The provincial government is planning to legislate Manitoba Hydro rate increases of 2.5 per cent for 2021 to 2023 when the legislature resumes sitting in the fall.
These set increases will be introduced as amendments to Bill 35: the Public Utilities Ratepayer Protection and Regulatory Reform Act.
The government says by 2024, the Public Utilities Board (PUB), which sets utility rate increases, will have been altered to allow multi-year rate approvals and have the power to review any major projects and contracts worth more than $200 million.
Finance Minister Scott Fielding said at a July 8 press conference that the 2.5 per cent figure was decided upon by taking the average approved increase from the past 10 years and reducing it by 25 per cent. The government says it will be the lowest rate increase in 10 years and that it will result in an increase of about $35 per year for an average residential customer.
Fielding says the rates will give consumers and businesses greater budget stability as they recover from the economic effects of the COVID-19 pandemic while still enabling the Crown corporation to reduce its debt-to-capitalization ratio, currently around 87 per cent, to 75 per cent or lower.
“Manitobans deserve a break during the pandemic and our government is committed to keeping life more affordable,” Fielding says.
Manitoba Hydro CEO Jay Grewal told the legislature’s standing committee on Crown corporations June 29 that the utility was budgeting using an assumed 3.5 per cent rate increase this year.
“Management determined through our analysis that a 3.5 per cent rate increase effective October 2021 is important," Grewal said. “This is something that was submitted to Treasury Board in August of 2020 when we were doing our initial forecast. It is an assumption that Manitoba Hydro management believes is the rate increase required to set a trajectory to achieve the current 75/25 debt equity target that we are to reach.”
Manitoba Liberal leader Dougald Lamont decried the government’s plans to allow rate increases without PUB oversight on Thursday.
“Hydro’s rates should be set by the PUB after public hearings, not figured out on the back of a napkin in the premier’s office. The actual price the PCs have picked has nothing to do with Hydro’s future needs. Why do we even have a Public Utilities Board, or an independent board for Hydro, when the PCs are just running it from the cabinet table?”
During the July 8 press conference, Fielding and Crown Service Minister Jeff Wharton repeatedly blamed Manitoba Hydro’s high debt load on reckless decisions by the previous NDP government that increased Manitoba Hydro's debt load.

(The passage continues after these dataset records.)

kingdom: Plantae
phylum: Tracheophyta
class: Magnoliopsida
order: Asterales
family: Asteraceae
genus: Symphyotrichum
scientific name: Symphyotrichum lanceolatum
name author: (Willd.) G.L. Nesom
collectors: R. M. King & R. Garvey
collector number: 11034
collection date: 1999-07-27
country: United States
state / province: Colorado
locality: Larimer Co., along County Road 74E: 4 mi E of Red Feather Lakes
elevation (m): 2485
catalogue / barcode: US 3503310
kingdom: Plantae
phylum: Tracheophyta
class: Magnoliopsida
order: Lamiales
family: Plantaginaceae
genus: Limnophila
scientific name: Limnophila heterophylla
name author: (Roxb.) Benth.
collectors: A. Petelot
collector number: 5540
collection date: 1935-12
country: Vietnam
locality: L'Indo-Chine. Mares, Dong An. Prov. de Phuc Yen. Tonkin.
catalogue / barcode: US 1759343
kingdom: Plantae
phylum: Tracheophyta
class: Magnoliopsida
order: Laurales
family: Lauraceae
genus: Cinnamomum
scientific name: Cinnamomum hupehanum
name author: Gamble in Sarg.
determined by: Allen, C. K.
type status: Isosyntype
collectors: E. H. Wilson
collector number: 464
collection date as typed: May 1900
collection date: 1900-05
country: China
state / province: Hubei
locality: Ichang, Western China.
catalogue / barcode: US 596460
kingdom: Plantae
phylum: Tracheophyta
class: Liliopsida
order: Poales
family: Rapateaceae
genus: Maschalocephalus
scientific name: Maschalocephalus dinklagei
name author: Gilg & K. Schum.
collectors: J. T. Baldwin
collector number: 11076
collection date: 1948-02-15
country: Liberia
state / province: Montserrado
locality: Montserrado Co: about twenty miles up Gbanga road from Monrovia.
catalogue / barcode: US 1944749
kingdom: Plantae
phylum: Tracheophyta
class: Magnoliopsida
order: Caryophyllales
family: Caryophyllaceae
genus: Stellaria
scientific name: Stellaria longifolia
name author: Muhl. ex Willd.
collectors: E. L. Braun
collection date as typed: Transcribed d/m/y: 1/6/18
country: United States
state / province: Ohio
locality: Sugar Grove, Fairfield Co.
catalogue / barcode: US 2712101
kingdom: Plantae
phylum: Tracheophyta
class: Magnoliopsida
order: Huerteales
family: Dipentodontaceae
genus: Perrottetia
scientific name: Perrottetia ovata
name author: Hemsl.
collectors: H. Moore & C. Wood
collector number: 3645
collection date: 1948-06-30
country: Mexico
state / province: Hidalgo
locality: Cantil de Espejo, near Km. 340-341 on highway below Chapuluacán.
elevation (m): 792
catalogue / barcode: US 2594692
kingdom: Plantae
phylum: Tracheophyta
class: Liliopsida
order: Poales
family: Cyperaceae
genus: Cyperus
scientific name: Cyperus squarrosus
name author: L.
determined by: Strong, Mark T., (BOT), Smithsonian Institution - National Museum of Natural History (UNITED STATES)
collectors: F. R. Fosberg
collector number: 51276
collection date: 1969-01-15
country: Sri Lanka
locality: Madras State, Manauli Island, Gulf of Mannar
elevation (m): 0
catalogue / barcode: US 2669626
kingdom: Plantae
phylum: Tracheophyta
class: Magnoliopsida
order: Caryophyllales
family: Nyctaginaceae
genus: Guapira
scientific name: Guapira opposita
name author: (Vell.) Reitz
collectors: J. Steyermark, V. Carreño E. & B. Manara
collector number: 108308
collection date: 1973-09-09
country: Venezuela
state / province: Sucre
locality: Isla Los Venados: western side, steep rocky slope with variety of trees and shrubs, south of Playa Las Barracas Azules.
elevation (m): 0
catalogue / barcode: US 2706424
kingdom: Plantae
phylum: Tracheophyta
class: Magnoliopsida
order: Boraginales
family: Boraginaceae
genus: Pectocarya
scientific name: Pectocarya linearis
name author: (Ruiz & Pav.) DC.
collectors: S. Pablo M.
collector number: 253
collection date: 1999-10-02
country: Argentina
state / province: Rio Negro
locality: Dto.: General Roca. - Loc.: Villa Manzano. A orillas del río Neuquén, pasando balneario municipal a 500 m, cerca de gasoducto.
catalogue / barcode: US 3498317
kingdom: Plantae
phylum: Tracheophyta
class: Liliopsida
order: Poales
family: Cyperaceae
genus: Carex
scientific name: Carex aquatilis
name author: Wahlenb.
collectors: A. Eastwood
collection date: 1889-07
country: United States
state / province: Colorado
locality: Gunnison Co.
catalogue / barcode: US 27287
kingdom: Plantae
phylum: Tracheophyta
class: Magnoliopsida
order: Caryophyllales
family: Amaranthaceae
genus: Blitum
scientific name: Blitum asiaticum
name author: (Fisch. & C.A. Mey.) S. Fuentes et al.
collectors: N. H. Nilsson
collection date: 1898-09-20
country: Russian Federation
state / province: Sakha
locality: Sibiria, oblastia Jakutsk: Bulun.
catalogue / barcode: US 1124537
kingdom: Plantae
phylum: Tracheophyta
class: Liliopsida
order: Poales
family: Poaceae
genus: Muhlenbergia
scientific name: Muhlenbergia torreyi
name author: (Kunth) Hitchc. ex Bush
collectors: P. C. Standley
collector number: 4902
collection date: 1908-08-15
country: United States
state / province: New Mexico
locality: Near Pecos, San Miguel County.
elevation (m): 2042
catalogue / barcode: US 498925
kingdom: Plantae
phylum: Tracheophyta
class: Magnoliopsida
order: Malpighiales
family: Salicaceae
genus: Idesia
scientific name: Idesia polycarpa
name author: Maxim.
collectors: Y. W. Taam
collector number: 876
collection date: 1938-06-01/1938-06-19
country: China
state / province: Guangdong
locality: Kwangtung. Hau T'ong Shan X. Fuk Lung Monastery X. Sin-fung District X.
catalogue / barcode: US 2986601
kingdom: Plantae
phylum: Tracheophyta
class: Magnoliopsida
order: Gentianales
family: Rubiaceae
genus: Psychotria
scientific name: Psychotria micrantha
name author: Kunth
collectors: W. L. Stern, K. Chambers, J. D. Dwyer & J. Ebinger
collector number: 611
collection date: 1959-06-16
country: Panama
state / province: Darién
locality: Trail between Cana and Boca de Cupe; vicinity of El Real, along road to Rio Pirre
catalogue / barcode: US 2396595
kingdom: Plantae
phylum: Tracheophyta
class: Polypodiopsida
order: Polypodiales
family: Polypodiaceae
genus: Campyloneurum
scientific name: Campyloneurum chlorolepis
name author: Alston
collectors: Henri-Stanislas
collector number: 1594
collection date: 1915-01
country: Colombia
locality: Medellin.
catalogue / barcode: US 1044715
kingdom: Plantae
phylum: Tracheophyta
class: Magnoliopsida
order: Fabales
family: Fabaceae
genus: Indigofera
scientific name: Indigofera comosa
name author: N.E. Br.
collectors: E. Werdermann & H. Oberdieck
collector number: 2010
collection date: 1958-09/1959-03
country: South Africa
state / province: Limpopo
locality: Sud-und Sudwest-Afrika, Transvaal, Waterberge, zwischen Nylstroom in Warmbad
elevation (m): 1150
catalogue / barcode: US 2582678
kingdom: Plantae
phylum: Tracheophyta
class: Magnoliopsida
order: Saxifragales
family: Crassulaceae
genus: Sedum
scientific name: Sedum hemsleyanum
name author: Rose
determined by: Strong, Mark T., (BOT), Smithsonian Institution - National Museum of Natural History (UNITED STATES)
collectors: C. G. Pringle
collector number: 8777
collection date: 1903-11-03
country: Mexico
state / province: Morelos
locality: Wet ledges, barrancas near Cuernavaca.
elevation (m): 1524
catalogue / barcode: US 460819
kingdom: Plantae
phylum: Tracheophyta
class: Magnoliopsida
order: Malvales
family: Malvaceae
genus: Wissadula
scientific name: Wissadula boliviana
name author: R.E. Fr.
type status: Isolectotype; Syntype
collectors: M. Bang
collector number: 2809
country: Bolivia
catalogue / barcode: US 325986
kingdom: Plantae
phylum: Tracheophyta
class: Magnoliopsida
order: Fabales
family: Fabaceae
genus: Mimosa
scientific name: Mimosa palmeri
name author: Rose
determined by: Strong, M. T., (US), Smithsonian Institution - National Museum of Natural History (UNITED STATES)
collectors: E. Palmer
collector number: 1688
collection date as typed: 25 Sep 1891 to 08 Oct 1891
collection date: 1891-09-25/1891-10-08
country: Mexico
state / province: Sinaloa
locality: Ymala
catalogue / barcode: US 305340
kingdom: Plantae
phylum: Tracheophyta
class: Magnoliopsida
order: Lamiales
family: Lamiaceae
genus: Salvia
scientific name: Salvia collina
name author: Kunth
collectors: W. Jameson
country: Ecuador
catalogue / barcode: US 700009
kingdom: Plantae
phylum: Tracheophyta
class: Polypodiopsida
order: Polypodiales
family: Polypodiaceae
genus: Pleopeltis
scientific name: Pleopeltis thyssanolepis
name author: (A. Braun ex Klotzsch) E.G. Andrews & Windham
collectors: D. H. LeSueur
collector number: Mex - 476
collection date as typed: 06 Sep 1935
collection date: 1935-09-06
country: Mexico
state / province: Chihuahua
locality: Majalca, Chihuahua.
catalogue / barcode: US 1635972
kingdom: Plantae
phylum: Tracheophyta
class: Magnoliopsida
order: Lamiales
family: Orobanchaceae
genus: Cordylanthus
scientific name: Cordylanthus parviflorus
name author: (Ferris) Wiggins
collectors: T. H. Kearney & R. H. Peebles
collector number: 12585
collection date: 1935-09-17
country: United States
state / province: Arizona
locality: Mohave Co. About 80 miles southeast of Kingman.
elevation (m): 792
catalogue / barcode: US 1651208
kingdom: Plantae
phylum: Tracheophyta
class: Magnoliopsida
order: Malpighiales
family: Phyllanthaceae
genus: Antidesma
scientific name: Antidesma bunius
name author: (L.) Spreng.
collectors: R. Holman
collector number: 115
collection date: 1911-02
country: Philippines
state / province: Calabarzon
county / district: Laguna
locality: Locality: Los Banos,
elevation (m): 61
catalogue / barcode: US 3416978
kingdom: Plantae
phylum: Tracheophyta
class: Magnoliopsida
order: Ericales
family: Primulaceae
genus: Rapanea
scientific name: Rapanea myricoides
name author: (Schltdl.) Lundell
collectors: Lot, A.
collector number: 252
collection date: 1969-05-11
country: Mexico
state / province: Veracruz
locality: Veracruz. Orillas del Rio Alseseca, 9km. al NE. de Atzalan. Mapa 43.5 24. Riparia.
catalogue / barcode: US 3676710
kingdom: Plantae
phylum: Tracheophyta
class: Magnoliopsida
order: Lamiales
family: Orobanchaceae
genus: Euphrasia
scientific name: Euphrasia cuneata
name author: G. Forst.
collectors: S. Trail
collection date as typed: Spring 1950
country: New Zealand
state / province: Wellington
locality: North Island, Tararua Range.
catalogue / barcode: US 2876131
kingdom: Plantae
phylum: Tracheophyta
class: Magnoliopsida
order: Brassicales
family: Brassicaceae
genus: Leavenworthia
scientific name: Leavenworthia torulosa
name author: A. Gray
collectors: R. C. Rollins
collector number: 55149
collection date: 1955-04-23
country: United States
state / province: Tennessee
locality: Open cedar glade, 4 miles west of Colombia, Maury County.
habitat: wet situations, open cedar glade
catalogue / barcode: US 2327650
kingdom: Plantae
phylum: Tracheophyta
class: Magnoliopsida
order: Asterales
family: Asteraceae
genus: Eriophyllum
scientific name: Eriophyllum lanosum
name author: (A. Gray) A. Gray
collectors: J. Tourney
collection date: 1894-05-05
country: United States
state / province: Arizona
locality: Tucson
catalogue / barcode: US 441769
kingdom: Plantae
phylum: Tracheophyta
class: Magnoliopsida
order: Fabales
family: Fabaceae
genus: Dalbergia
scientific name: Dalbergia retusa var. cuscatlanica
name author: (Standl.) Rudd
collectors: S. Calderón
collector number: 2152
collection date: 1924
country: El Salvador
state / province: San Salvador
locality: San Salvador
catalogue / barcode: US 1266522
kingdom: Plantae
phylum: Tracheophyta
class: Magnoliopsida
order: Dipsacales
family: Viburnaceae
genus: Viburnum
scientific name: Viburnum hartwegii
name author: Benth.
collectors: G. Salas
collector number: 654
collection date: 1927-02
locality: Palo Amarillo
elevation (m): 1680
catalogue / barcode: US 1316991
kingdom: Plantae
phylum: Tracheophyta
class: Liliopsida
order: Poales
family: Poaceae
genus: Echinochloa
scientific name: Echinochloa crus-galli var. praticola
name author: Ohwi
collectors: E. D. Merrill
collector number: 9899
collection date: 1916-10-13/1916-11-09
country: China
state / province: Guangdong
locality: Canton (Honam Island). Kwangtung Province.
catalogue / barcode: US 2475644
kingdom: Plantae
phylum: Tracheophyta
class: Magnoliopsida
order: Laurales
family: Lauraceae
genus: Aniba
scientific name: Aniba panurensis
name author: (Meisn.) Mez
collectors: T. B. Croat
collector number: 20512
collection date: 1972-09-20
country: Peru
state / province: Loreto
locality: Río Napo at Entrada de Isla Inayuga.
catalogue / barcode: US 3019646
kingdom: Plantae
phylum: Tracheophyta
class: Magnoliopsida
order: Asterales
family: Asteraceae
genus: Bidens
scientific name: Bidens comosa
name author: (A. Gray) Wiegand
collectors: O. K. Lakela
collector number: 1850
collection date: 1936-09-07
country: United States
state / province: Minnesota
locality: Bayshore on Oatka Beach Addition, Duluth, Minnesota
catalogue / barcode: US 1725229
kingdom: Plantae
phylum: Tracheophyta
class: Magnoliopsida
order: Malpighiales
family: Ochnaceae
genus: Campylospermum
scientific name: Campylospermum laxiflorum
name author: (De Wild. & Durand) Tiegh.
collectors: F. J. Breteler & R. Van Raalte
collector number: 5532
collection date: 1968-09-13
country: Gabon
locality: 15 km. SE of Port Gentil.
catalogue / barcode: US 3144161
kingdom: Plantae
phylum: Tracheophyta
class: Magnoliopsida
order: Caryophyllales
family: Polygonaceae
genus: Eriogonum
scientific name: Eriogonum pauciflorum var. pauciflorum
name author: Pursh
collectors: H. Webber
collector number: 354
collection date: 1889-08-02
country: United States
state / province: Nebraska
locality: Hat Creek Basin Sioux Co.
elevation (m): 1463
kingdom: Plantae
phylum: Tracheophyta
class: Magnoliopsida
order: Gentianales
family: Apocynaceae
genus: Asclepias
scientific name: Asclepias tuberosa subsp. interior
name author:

“Let's be honest, that’s why rates are going up,” Fielding said.
If the legislative amendments are approved by a majority of MLAs, it will be three years before Manitoba Hydro submits a general rate application for the next five-year period to the PUB.
In May, the Consumers Coalition, a group made up of the Manitoba Branch of the Consumers’ Association of Canada, Manitoba Harvest and the Aboriginal Council of Winnipeg, asked the PUB to hold a transparent review of Manitoba Hydro’s financial situation for the first time since 2018. The Crown corporation replied in late June, saying that the situation has not changed substantially since then.